**WRITTEN TASK**
Look through the material below and count the lines with the string "source". Report only the count.

EXERCISE MATERIALS START

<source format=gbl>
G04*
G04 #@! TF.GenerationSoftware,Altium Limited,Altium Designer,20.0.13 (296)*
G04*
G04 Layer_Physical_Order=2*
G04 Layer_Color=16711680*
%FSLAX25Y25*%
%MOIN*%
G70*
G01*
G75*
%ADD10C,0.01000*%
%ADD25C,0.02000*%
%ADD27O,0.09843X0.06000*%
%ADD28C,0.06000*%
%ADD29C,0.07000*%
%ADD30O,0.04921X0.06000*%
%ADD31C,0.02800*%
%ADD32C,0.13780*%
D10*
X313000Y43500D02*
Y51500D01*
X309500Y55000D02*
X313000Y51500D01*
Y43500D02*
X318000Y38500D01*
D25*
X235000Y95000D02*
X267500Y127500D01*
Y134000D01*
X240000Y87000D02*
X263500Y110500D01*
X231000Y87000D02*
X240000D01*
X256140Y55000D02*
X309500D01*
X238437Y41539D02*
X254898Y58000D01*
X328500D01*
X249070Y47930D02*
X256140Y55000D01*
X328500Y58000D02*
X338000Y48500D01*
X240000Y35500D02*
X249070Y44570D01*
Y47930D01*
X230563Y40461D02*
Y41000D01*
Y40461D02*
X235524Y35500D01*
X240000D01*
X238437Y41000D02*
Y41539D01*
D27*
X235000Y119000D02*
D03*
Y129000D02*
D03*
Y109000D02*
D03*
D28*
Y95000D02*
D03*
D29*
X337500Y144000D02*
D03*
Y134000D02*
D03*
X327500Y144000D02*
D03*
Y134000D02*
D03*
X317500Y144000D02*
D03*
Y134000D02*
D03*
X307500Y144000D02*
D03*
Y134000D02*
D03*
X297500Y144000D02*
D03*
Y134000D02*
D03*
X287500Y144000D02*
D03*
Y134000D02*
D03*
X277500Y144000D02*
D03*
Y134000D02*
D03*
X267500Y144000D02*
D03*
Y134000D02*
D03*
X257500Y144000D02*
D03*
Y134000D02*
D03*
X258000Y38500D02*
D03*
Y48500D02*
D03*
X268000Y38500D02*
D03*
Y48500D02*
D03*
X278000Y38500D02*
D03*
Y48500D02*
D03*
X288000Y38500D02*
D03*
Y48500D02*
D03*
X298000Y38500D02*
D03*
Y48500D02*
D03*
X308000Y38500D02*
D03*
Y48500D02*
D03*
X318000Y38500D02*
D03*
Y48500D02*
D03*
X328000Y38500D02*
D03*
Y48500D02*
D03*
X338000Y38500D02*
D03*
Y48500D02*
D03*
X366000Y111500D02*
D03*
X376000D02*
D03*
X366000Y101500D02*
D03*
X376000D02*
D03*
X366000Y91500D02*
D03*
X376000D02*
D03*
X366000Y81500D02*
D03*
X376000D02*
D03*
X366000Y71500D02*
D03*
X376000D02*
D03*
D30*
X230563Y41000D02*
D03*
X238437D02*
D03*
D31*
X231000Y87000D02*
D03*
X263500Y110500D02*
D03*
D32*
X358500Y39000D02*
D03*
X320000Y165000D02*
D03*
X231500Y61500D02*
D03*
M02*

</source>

EXERCISE MATERIALS END
EXERCISE MATERIALS START

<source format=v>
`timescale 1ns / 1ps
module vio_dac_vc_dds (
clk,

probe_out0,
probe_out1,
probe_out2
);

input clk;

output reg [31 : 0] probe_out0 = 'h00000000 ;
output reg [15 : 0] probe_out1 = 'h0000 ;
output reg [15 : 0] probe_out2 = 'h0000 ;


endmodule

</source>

EXERCISE MATERIALS END

**ANSWER AREA**
4